Another issue is that not everyone will be on the same page about what’s enjoyable. Some will want to drink and party, while others will be trying to get some work done or relax—and those differences can create friction. When emotions get out of hand, a retreat can have exactly the opposite of its intended effect: it could hurt morale instead of boost it. Another issue with company trips is that not everyone can go, and not everyone can go at once. This can lead to hurt feelings and resentment among the workforce.
Finally, work trips can have be a detriment to local environments. Beach tourism can have a negative impact on wildlife and increase pollution levels, something that companies need to consider when planning a trip.
Examine Your Reasons
Before you plan a company retreat, think very carefully about your reasons for doing so. There is absolutely nothing wrong with investing in employee morale, but it’s not a good idea to throw a retreat “just because”. Will you be celebrating a milestone? Trying to knock out a difficult project that requires people to collaborate? Thanking the team for their contributions? Trying to foster better communication and teamwork? If you’re only planning a company trip to boost morale, it’s important to remember that one gesture won’t fix underlying problems employees have with the company and the way it’s run.
Success Depends on Planning
If you do decide to plan an overnight trip for the team, its success will depend on the planning. Give your team members some options and ask for their opinion. What appeals the most?

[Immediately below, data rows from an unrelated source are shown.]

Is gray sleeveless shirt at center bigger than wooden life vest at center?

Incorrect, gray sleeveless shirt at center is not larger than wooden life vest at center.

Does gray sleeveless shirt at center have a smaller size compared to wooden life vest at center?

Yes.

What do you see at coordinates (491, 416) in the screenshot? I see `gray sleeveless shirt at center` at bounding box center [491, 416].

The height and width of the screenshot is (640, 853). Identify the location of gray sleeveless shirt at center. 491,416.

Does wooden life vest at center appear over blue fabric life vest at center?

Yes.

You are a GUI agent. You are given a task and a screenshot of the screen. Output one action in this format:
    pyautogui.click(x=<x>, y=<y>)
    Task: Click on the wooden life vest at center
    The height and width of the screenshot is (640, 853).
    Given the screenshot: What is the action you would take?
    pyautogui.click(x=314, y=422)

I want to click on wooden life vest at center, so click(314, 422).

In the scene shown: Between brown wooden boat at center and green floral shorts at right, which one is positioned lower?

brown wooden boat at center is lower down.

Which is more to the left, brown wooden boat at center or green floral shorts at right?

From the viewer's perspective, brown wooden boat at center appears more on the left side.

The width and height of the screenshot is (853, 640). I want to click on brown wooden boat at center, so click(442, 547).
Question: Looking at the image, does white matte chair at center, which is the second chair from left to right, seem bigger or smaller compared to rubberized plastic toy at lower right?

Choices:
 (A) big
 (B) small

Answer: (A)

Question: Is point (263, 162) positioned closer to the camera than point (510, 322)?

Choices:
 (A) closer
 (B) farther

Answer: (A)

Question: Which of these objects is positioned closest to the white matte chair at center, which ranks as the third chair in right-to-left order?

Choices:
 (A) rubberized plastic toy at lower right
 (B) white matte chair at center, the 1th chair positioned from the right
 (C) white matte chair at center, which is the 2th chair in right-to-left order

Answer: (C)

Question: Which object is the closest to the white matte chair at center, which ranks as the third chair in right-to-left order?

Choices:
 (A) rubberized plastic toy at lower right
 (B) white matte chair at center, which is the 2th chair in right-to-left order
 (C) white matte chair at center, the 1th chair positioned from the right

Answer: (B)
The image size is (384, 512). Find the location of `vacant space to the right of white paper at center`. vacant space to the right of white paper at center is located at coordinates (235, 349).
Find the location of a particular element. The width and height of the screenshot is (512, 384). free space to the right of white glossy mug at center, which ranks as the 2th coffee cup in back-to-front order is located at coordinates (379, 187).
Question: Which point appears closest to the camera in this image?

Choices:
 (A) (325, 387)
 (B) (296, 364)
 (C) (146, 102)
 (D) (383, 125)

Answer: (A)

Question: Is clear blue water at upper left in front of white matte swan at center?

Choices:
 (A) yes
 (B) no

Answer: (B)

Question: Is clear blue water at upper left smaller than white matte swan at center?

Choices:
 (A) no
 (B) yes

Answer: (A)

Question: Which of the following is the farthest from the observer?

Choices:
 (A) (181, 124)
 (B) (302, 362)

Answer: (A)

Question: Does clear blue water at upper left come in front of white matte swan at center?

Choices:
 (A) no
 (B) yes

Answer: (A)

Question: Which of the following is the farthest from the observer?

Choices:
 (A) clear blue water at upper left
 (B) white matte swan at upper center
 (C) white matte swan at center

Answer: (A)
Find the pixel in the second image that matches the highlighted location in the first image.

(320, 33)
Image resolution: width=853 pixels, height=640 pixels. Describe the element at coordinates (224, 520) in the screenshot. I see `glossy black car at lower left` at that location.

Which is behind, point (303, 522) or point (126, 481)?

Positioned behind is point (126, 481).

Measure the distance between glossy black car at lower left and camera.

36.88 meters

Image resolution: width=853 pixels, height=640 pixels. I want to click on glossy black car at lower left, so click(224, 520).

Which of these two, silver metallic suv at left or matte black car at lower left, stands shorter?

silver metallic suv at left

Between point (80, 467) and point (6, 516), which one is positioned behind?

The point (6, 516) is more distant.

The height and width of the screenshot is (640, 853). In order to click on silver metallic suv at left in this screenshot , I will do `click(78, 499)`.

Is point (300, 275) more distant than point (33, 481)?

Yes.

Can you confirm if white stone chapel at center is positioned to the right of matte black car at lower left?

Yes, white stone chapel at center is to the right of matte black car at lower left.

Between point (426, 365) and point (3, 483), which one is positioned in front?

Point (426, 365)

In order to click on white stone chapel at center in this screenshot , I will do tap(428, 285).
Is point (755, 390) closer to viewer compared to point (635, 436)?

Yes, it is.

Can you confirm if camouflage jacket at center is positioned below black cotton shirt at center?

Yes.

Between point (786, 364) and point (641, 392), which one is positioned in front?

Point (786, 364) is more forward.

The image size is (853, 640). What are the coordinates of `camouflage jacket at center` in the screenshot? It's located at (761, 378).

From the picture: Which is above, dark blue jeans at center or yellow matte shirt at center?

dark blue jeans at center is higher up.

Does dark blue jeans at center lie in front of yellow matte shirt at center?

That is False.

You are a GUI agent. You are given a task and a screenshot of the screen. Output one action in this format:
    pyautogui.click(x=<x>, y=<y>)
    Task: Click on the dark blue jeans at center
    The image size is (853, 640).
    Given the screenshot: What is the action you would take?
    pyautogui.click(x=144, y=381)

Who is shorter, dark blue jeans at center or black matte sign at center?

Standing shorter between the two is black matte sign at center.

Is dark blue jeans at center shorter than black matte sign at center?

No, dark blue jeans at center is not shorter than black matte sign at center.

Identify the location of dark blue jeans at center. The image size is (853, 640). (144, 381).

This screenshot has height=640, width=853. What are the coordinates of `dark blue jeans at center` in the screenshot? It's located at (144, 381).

Think about who needs to be there, and who needs to be available to run the company in the interim. Remember, if you do something for one team, it’s important to not neglect those who remain behind. Organize something that they can do together at a different time so no one feels resentful. Try to match event guests with their role on the team—which teams could benefit from closer communication, and which don’t really need to interact?
Timing is also important. Don’t plan a retreat during high stress times, or your team will be too busy and anxious to relax.
Smaller Budget? Stick Close to Home
If you’d love to offer your employees a retreat opportunity, but an overnight trip simply isn’t an option due to finances, start thinking closer to the office. You don’t have to take your team to see ancient wonders or a tropical beach to boost morale. A half-day or day activity in your own city can be just as helpful for encouraging teamwork and workplace happiness. Try something like volunteering, a cooking class, or a wine tasting, depending on the personalities in your company.
Get creative-it doesn’t have to be expensive! It’s always good to get your team out of the office and into a new environment, but it doesn’t have to be extravagant to have a positive effect.